> _Aim of the exercise_: The answer should be a single number: how many lines in the material contain "ქუჩა".
┌──
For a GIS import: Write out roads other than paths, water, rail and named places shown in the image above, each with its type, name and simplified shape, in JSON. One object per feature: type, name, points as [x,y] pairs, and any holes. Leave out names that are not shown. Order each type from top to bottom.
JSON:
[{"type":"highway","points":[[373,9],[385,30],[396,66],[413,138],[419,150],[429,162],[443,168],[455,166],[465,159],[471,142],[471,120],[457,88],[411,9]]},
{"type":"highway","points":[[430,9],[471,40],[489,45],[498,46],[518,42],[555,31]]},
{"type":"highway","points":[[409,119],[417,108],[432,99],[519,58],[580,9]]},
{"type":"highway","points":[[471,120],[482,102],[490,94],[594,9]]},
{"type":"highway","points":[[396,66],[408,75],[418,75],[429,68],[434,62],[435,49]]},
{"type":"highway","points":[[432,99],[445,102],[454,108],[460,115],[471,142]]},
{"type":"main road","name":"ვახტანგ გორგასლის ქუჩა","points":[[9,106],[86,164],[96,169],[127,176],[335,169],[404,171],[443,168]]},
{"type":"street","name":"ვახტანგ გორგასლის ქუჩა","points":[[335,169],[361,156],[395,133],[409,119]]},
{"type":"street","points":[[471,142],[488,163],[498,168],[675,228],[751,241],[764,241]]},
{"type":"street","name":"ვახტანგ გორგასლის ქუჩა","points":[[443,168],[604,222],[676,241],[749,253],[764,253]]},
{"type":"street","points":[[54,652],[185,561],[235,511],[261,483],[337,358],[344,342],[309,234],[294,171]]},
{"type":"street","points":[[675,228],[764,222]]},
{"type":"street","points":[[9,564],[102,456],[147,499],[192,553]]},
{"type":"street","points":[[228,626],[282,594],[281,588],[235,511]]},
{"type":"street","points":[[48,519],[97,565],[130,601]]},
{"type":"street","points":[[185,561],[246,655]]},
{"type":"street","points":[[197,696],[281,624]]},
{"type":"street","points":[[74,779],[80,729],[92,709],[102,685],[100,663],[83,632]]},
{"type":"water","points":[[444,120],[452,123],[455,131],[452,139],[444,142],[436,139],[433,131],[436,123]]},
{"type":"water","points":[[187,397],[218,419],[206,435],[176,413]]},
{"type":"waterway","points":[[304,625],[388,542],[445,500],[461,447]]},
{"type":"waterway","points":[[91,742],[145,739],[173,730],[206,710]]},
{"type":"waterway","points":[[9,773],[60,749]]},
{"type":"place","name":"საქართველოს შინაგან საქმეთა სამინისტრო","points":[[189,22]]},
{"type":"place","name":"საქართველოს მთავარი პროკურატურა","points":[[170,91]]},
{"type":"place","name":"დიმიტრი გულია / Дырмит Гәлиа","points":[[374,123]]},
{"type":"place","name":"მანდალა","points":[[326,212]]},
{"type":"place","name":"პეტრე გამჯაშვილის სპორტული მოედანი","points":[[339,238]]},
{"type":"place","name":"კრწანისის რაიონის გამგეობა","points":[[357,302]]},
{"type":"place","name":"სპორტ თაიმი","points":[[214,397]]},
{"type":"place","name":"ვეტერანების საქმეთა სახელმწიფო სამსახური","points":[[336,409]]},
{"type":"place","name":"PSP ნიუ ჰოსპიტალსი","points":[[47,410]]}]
└──
> _Answer below_: 3